* PROBLEM STATEMENT:
Beneath this line are the data; copy exactly the part of them that opens with the line containing "X136459989Y-121829989D02*" and closes with the line containing "X128524998Y-130810000D01*", and only that part.

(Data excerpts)
* * * * *

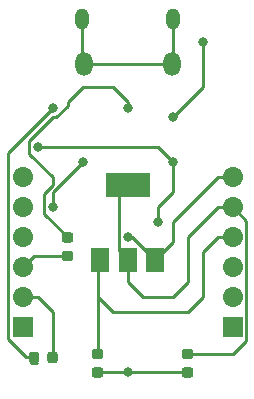
<source format=gbl>
%TF.GenerationSoftware,KiCad,Pcbnew,(5.1.6)-1*%
%TF.CreationDate,2020-11-18T13:32:08+05:30*%
%TF.ProjectId,ATTiny85 Development Board,41545469-6e79-4383-9520-446576656c6f,rev?*%
%TF.SameCoordinates,Original*%
%TF.FileFunction,Copper,L2,Bot*%
%TF.FilePolarity,Positive*%
%FSLAX46Y46*%
G04 Gerber Fmt 4.6, Leading zero omitted, Abs format (unit mm)*
G04 Created by KiCad (PCBNEW (5.1.6)-1) date 2020-11-18 13:32:08*
%MOMM*%
%LPD*%
G01*
G04 APERTURE LIST*
%TA.AperFunction,ComponentPad*%
%ADD10O,1.700000X1.700000*%
%TD*%
%TA.AperFunction,ComponentPad*%
%ADD11R,1.700000X1.700000*%
%TD*%
%TA.AperFunction,ComponentPad*%
%ADD12O,1.150000X1.800000*%
%TD*%
%TA.AperFunction,ComponentPad*%
%ADD13O,1.450000X2.000000*%
%TD*%
%TA.AperFunction,SMDPad,CuDef*%
%ADD14R,3.800000X2.000000*%
%TD*%
%TA.AperFunction,SMDPad,CuDef*%
%ADD15R,1.500000X2.000000*%
%TD*%
%TA.AperFunction,ViaPad*%
%ADD16C,0.800000*%
%TD*%
%TA.AperFunction,ViaPad*%
%ADD17C,1.700000*%
%TD*%
%TA.AperFunction,Conductor*%
%ADD18C,0.250000*%
%TD*%
G04 APERTURE END LIST*
D10*
%TO.P,J3,6*%
%TO.N,GND*%
X146050000Y-115570000D03*
%TO.P,J3,5*%
%TO.N,+3V3*%
X146050000Y-118110000D03*
%TO.P,J3,4*%
%TO.N,+5V*%
X146050000Y-120650000D03*
%TO.P,J3,3*%
%TO.N,PB2*%
X146050000Y-123190000D03*
%TO.P,J3,2*%
%TO.N,PB1*%
X146050000Y-125730000D03*
D11*
%TO.P,J3,1*%
%TO.N,PB0*%
X146050000Y-128270000D03*
%TD*%
D12*
%TO.P,J1,6*%
%TO.N,Net-(J1-Pad6)*%
X133285000Y-102190000D03*
X141035000Y-102190000D03*
D13*
X133435000Y-105990000D03*
X140885000Y-105990000D03*
%TD*%
%TO.P,C3,1*%
%TO.N,+5V*%
%TA.AperFunction,SMDPad,CuDef*%
G36*
G01*
X134363750Y-130067500D02*
X134876250Y-130067500D01*
G75*
G02*
X135095000Y-130286250I0J-218750D01*
G01*
X135095000Y-130723750D01*
G75*
G02*
X134876250Y-130942500I-218750J0D01*
G01*
X134363750Y-130942500D01*
G75*
G02*
X134145000Y-130723750I0J218750D01*
G01*
X134145000Y-130286250D01*
G75*
G02*
X134363750Y-130067500I218750J0D01*
G01*
G37*
%TD.AperFunction*%
%TO.P,C3,2*%
%TO.N,GND*%
%TA.AperFunction,SMDPad,CuDef*%
G36*
G01*
X134363750Y-131642500D02*
X134876250Y-131642500D01*
G75*
G02*
X135095000Y-131861250I0J-218750D01*
G01*
X135095000Y-132298750D01*
G75*
G02*
X134876250Y-132517500I-218750J0D01*
G01*
X134363750Y-132517500D01*
G75*
G02*
X134145000Y-132298750I0J218750D01*
G01*
X134145000Y-131861250D01*
G75*
G02*
X134363750Y-131642500I218750J0D01*
G01*
G37*
%TD.AperFunction*%
%TD*%
%TO.P,C4,2*%
%TO.N,GND*%
%TA.AperFunction,SMDPad,CuDef*%
G36*
G01*
X141983750Y-131642500D02*
X142496250Y-131642500D01*
G75*
G02*
X142715000Y-131861250I0J-218750D01*
G01*
X142715000Y-132298750D01*
G75*
G02*
X142496250Y-132517500I-218750J0D01*
G01*
X141983750Y-132517500D01*
G75*
G02*
X141765000Y-132298750I0J218750D01*
G01*
X141765000Y-131861250D01*
G75*
G02*
X141983750Y-131642500I218750J0D01*
G01*
G37*
%TD.AperFunction*%
%TO.P,C4,1*%
%TO.N,+3V3*%
%TA.AperFunction,SMDPad,CuDef*%
G36*
G01*
X141983750Y-130067500D02*
X142496250Y-130067500D01*
G75*
G02*
X142715000Y-130286250I0J-218750D01*
G01*
X142715000Y-130723750D01*
G75*
G02*
X142496250Y-130942500I-218750J0D01*
G01*
X141983750Y-130942500D01*
G75*
G02*
X141765000Y-130723750I0J218750D01*
G01*
X141765000Y-130286250D01*
G75*
G02*
X141983750Y-130067500I218750J0D01*
G01*
G37*
%TD.AperFunction*%
%TD*%
D11*
%TO.P,J2,1*%
%TO.N,GND*%
X128270000Y-128270000D03*
D10*
%TO.P,J2,2*%
%TO.N,PB4*%
X128270000Y-125730000D03*
%TO.P,J2,3*%
%TO.N,PB3*%
X128270000Y-123190000D03*
%TO.P,J2,4*%
%TO.N,Reset*%
X128270000Y-120650000D03*
%TO.P,J2,5*%
%TO.N,GND*%
X128270000Y-118110000D03*
%TO.P,J2,6*%
%TO.N,VCC*%
X128270000Y-115570000D03*
%TD*%
%TO.P,R2,1*%
%TO.N,PB4*%
%TA.AperFunction,SMDPad,CuDef*%
G36*
G01*
X131247500Y-130553750D02*
X131247500Y-131066250D01*
G75*
G02*
X131028750Y-131285000I-218750J0D01*
G01*
X130591250Y-131285000D01*
G75*
G02*
X130372500Y-131066250I0J218750D01*
G01*
X130372500Y-130553750D01*
G75*
G02*
X130591250Y-130335000I218750J0D01*
G01*
X131028750Y-130335000D01*
G75*
G02*
X131247500Y-130553750I0J-218750D01*
G01*
G37*
%TD.AperFunction*%
%TO.P,R2,2*%
%TO.N,Net-(D1-Pad1)*%
%TA.AperFunction,SMDPad,CuDef*%
G36*
G01*
X129672500Y-130553750D02*
X129672500Y-131066250D01*
G75*
G02*
X129453750Y-131285000I-218750J0D01*
G01*
X129016250Y-131285000D01*
G75*
G02*
X128797500Y-131066250I0J218750D01*
G01*
X128797500Y-130553750D01*
G75*
G02*
X129016250Y-130335000I218750J0D01*
G01*
X129453750Y-130335000D01*
G75*
G02*
X129672500Y-130553750I0J-218750D01*
G01*
G37*
%TD.AperFunction*%
%TD*%
%TO.P,R3,2*%
%TO.N,Net-(D2-Pad1)*%
%TA.AperFunction,SMDPad,CuDef*%
G36*
G01*
X132336250Y-121087500D02*
X131823750Y-121087500D01*
G75*
G02*
X131605000Y-120868750I0J218750D01*
G01*
X131605000Y-120431250D01*
G75*
G02*
X131823750Y-120212500I218750J0D01*
G01*
X132336250Y-120212500D01*
G75*
G02*
X132555000Y-120431250I0J-218750D01*
G01*
X132555000Y-120868750D01*
G75*
G02*
X132336250Y-121087500I-218750J0D01*
G01*
G37*
%TD.AperFunction*%
%TO.P,R3,1*%
%TO.N,PB3*%
%TA.AperFunction,SMDPad,CuDef*%
G36*
G01*
X132336250Y-122662500D02*
X131823750Y-122662500D01*
G75*
G02*
X131605000Y-122443750I0J218750D01*
G01*
X131605000Y-122006250D01*
G75*
G02*
X131823750Y-121787500I218750J0D01*
G01*
X132336250Y-121787500D01*
G75*
G02*
X132555000Y-122006250I0J-218750D01*
G01*
X132555000Y-122443750D01*
G75*
G02*
X132336250Y-122662500I-218750J0D01*
G01*
G37*
%TD.AperFunction*%
%TD*%
D14*
%TO.P,U3,2*%
%TO.N,+3V3*%
X137160000Y-116230000D03*
D15*
X137160000Y-122530000D03*
%TO.P,U3,3*%
%TO.N,+5V*%
X134860000Y-122530000D03*
%TO.P,U3,1*%
%TO.N,GND*%
X139460000Y-122530000D03*
%TD*%
D16*
%TO.N,GND*%
X137184990Y-120625010D03*
D17*
X146050000Y-115570000D03*
X128270000Y-128270000D03*
X128270000Y-118110000D03*
D16*
X130810000Y-118110000D03*
X130810000Y-118110000D03*
X133350000Y-114300000D03*
X137160000Y-132080000D03*
X143510000Y-104140000D03*
X140970000Y-110490000D03*
%TO.N,+5V*%
X139700000Y-119380000D03*
X140970000Y-114300000D03*
X129540000Y-113030000D03*
D17*
X146050000Y-120650000D03*
%TO.N,+3V3*%
X146050000Y-118110000D03*
D16*
%TO.N,Net-(D1-Pad1)*%
X130810000Y-109702500D03*
%TO.N,Net-(D2-Pad1)*%
X137160000Y-109702500D03*
D17*
%TO.N,PB4*%
X128270000Y-125730000D03*
%TO.N,PB3*%
X128270000Y-123190000D03*
%TO.N,Reset*%
X128270000Y-120650000D03*
%TO.N,VCC*%
X128270000Y-115570000D03*
%TO.N,PB0*%
X146050000Y-128270000D03*
%TO.N,PB1*%
X146050000Y-125730000D03*
%TO.N,PB2*%
X146050000Y-123190000D03*
%TD*%
D18*
%TO.N,GND*%
X137555010Y-120625010D02*
X139460000Y-122530000D01*
X137184990Y-120625010D02*
X137555010Y-120625010D01*
X146050000Y-115570000D02*
X146050000Y-115570000D01*
X144780000Y-115570000D02*
X140970000Y-119380000D01*
X140970000Y-121020000D02*
X139460000Y-122530000D01*
X140970000Y-119380000D02*
X140970000Y-121020000D01*
X146050000Y-115570000D02*
X146050000Y-115570000D01*
X146050000Y-115570000D02*
X144780000Y-115570000D01*
X130810000Y-118110000D02*
X130810000Y-116840000D01*
X130810000Y-116840000D02*
X133350000Y-114300000D01*
X134620000Y-132080000D02*
X137160000Y-132080000D01*
X137160000Y-132080000D02*
X142240000Y-132080000D01*
X143510000Y-107950000D02*
X140970000Y-110490000D01*
X143510000Y-104140000D02*
X143510000Y-107950000D01*
%TO.N,+5V*%
X139700000Y-119380000D02*
X139700000Y-118110000D01*
X140970000Y-116840000D02*
X140970000Y-114300000D01*
X139700000Y-118110000D02*
X140970000Y-116840000D01*
X129540000Y-113030000D02*
X139700000Y-113030000D01*
X139700000Y-113030000D02*
X140970000Y-114300000D01*
X135890000Y-127000000D02*
X134620000Y-125730000D01*
X144780000Y-120650000D02*
X143510000Y-121920000D01*
X134620000Y-125730000D02*
X134620000Y-123190000D01*
X142240000Y-127000000D02*
X135890000Y-127000000D01*
X146050000Y-120650000D02*
X144780000Y-120650000D01*
X143510000Y-121920000D02*
X143510000Y-125730000D01*
X143510000Y-125730000D02*
X142240000Y-127000000D01*
X134620000Y-125730000D02*
X134620000Y-129235000D01*
X134620000Y-129235000D02*
X134620000Y-130505000D01*
%TO.N,+3V3*%
X136459989Y-116930011D02*
X137160000Y-116230000D01*
X136459989Y-121829989D02*
X136459989Y-116930011D01*
X137160000Y-122530000D02*
X136459989Y-121829989D01*
X137160000Y-124460000D02*
X138430000Y-125730000D01*
X137160000Y-123190000D02*
X137160000Y-124460000D01*
X138430000Y-125730000D02*
X140970000Y-125730000D01*
X140970000Y-125730000D02*
X142240000Y-124460000D01*
X142240000Y-124460000D02*
X142240000Y-120650000D01*
X142240000Y-120650000D02*
X144780000Y-118110000D01*
X144780000Y-118110000D02*
X146050000Y-118110000D01*
X146050000Y-118110000D02*
X146050000Y-118110000D01*
X147225001Y-119285001D02*
X146050000Y-118110000D01*
X147225001Y-129380001D02*
X147225001Y-119285001D01*
X146100002Y-130505000D02*
X147225001Y-129380001D01*
X142240000Y-130505000D02*
X146100002Y-130505000D01*
%TO.N,Net-(D1-Pad1)*%
X128994988Y-131279990D02*
X129527490Y-131279990D01*
X127000000Y-113512500D02*
X127000000Y-129285002D01*
X128524998Y-130810000D02*
X129235000Y-130810000D01*
X127000000Y-129285002D02*
X128524998Y-130810000D01*
X130810000Y-109702500D02*
X127000000Y-113512500D01*
%TO.N,Net-(D2-Pad1)*%
X128814999Y-112485001D02*
X128814999Y-113574999D01*
X130810000Y-110490000D02*
X128814999Y-112485001D01*
X130810000Y-115570000D02*
X130810000Y-116203590D01*
X128814999Y-113574999D02*
X130810000Y-115570000D01*
X130084999Y-116928591D02*
X130084999Y-118654999D01*
X130810000Y-116203590D02*
X130084999Y-116928591D01*
X130084999Y-118654999D02*
X132080000Y-120650000D01*
X132080000Y-109220000D02*
X133350000Y-107950000D01*
X132080000Y-109505502D02*
X131095502Y-110490000D01*
X132080000Y-109220000D02*
X132080000Y-109505502D01*
X131095502Y-110490000D02*
X130810000Y-110490000D01*
X135890000Y-107950000D02*
X137160000Y-109220000D01*
X135890000Y-107950000D02*
X133350000Y-107950000D01*
X137160000Y-109220000D02*
X137160000Y-109702500D01*
%TO.N,Net-(J1-Pad6)*%
X141035000Y-105840000D02*
X140885000Y-105990000D01*
X141035000Y-102190000D02*
X141035000Y-105840000D01*
X134410000Y-105990000D02*
X140885000Y-105990000D01*
X133435000Y-105990000D02*
X134410000Y-105990000D01*
X133285000Y-105840000D02*
X133435000Y-105990000D01*
X133285000Y-102190000D02*
X133285000Y-105840000D01*
%TO.N,PB4*%
X130810000Y-130810000D02*
X130810000Y-127000000D01*
X129540000Y-125730000D02*
X128270000Y-125730000D01*
X130810000Y-127000000D02*
X129540000Y-125730000D01*
%TO.N,PB3*%
X129235000Y-122225000D02*
X128270000Y-123190000D01*
X132080000Y-122225000D02*
X129235000Y-122225000D01*
%TD*%
M02*

</source>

* * * * *

* WRITTEN RESPONSE:
X136459989Y-121829989D02*
X136459989Y-116930011D01*
X137160000Y-122530000D02*
X136459989Y-121829989D01*
X137160000Y-124460000D02*
X138430000Y-125730000D01*
X137160000Y-123190000D02*
X137160000Y-124460000D01*
X138430000Y-125730000D02*
X140970000Y-125730000D01*
X140970000Y-125730000D02*
X142240000Y-124460000D01*
X142240000Y-124460000D02*
X142240000Y-120650000D01*
X142240000Y-120650000D02*
X144780000Y-118110000D01*
X144780000Y-118110000D02*
X146050000Y-118110000D01*
X146050000Y-118110000D02*
X146050000Y-118110000D01*
X147225001Y-119285001D02*
X146050000Y-118110000D01*
X147225001Y-129380001D02*
X147225001Y-119285001D01*
X146100002Y-130505000D02*
X147225001Y-129380001D01*
X142240000Y-130505000D02*
X146100002Y-130505000D01*
%TO.N,Net-(D1-Pad1)*%
X128994988Y-131279990D02*
X129527490Y-131279990D01*
X127000000Y-113512500D02*
X127000000Y-129285002D01*
X128524998Y-130810000D02*
X129235000Y-130810000D01*
X127000000Y-129285002D02*
X128524998Y-130810000D01*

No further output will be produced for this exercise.